The greatest impact on patients with moderate disabilities
“The slowing of disease progression was particularly evident in patients with moderate disability,” he explained Sifat Sharminbiostatistician and researcher in the clinical outcomes unit at the University of Melbourne, presenting the data at the Copenhagen congress.
What has already been observed in women therefore also applies to younger patients: regardless of gender. “These data highlight the importance of early therapy with highly effective drugs to preserve neurological function and reduce the progression of disability.”
Pediatric multiple sclerosis: a decisive decade for new therapies
Regulatory agencies currently authorize the use of few drugs to treat pediatric multiple sclerosis. Beyond interferon and glatiramer acetate, which have low efficacy, the use of teriflunomide, fingolimod and natalizumab.
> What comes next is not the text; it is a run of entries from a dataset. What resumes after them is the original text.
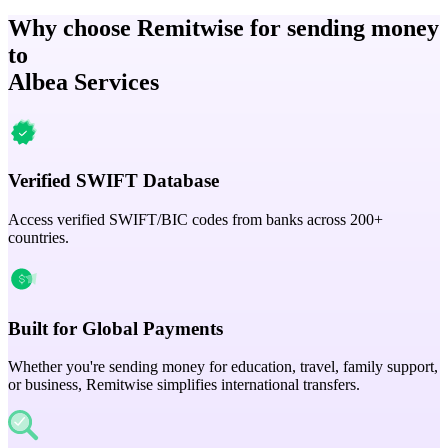
Why choose Remitwise for sending money
to
Albea Services
Verified SWIFT Database
Access verified SWIFT/BIC codes from banks across 200+
countries.
Built for Global Payments
Whether you're sending money for education, travel, family support,
or business, Remitwise simplifies international transfers.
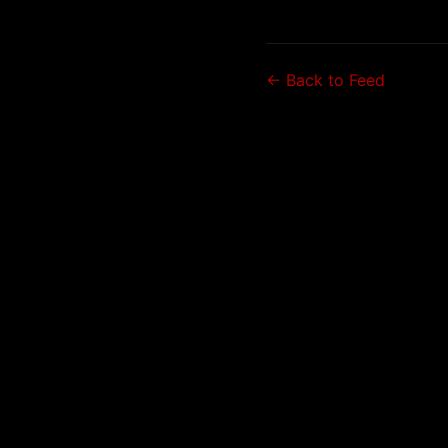
← Back to Feed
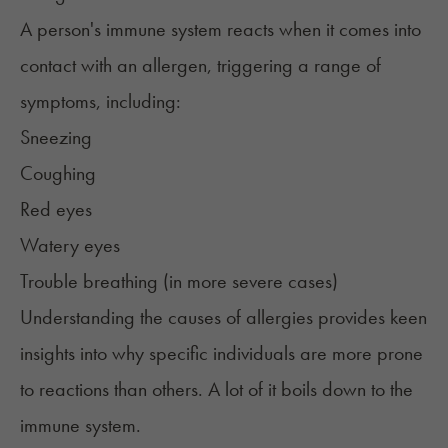
A person's immune system reacts when it comes into
contact with an allergen, triggering a range of
symptoms, including:
Sneezing
Coughing
Red eyes
Watery eyes
Trouble breathing (in more severe cases)
Understanding the causes of allergies provides keen
insights into why specific individuals are more prone
to reactions than others. A lot of it boils down to the
immune system.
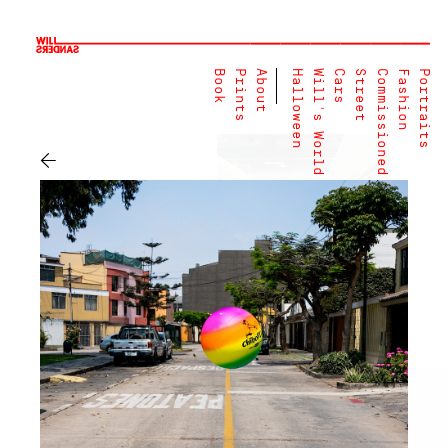
Book
Prints
About
Halloween
Will's World
Cars
Street
Commissioned
Fashion
Portraits
←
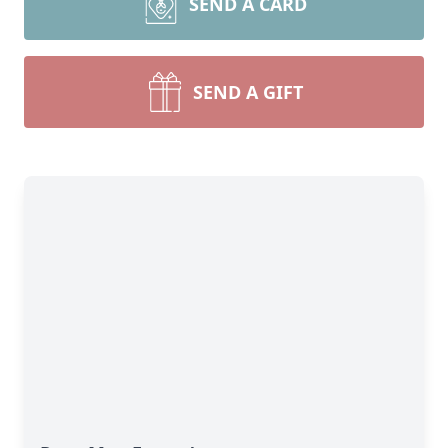
SEND A CARD
SEND A GIFT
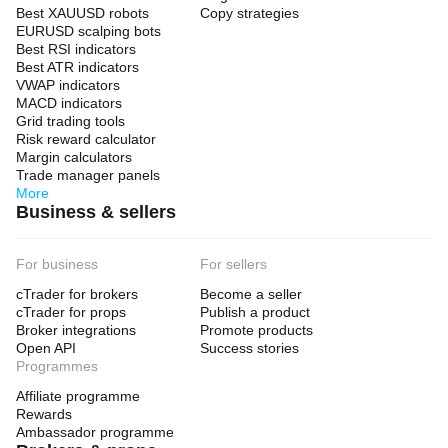
Best XAUUSD robots
Copy strategies
EURUSD scalping bots
Best RSI indicators
Best ATR indicators
VWAP indicators
MACD indicators
Grid trading tools
Risk reward calculator
Margin calculators
Trade manager panels
More
Business & sellers
For business
For sellers
cTrader for brokers
Become a seller
cTrader for props
Publish a product
Broker integrations
Promote products
Open API
Success stories
Programmes
Affiliate programme
Rewards
Ambassador programme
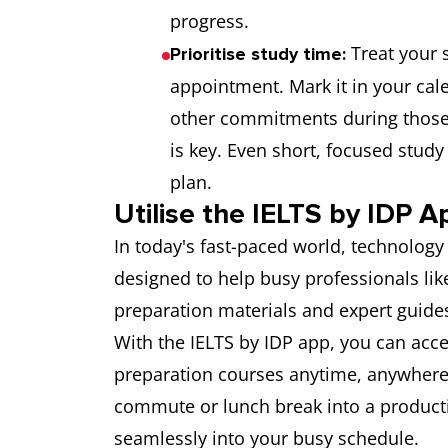
progress.
Treat your 
Prioritise study time:
appointment. Mark it in your cal
other commitments during those
is key. Even short, focused study 
plan.
Utilise the IELTS by IDP A
In today's fast-paced world, technology
designed to help busy professionals lik
preparation materials and expert guide
With the IELTS by IDP app, you can acce
preparation courses anytime, anywhere
commute or lunch break into a productiv
seamlessly into your busy schedule.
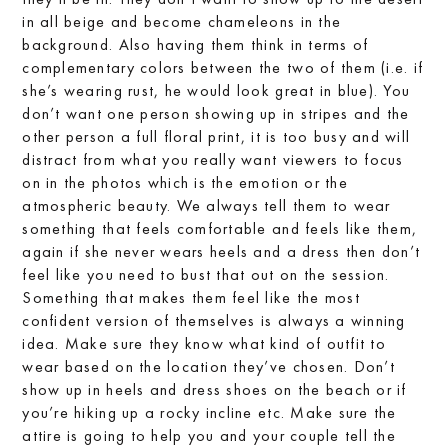
in all beige and become chameleons in the
background. Also having them think in terms of
complementary colors between the two of them (i.e. if
she’s wearing rust, he would look great in blue). You
don’t want one person showing up in stripes and the
other person a full floral print, it is too busy and will
distract from what you really want viewers to focus
on in the photos which is the emotion or the
atmospheric beauty. We always tell them to wear
something that feels comfortable and feels like them,
again if she never wears heels and a dress then don’t
feel like you need to bust that out on the session.
Something that makes them feel like the most
confident version of themselves is always a winning
idea. Make sure they know what kind of outfit to
wear based on the location they’ve chosen. Don’t
show up in heels and dress shoes on the beach or if
you’re hiking up a rocky incline etc. Make sure the
attire is going to help you and your couple tell the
For the other active ingredients there is a lack of data (efficacy and safety) detected in clinical trials conducted enrolling patients under 18. However, several phase 3 studies are underway to evaluate the safety, tolerability, pharmacological characteristics and the most adequate dosage of monoclonal antibodies in the pediatric population.
The first results are expected between the end of 2025 and 2026.
Towards new guidelines for the treatment of pediatric multiple sclerosis?
The data presented in the Danish capital follows by a few months those emerging from a study published in The Lancet child & adolescent healthconducted on over five thousand patients (including a portion selected from 178 Italian centers) with an average age at onset of the disease of 15 years.
In addition to anti-CD20 and authorized drugs, in this work (conducted by many clinicians also involved in the study presented in Copenhagen) the response to mitoxantrone, cladribine and autologous hematopoietic stem cell transplantation was detected. That is, almost all of the active ingredients that today make up the rich range of highly effective drugs used against the disease.
The conclusions are the same: “Children with relapsing-remitting multiple sclerosis must be treated early with highly effective therapy, before they develop serious neurological impairments”, is what the authors of the study put in black and white. A thought that Sharmin agreed with in the Danish capital: “It’s time to rethink the current guidelines for the treatment of pediatric multiple sclerosis.”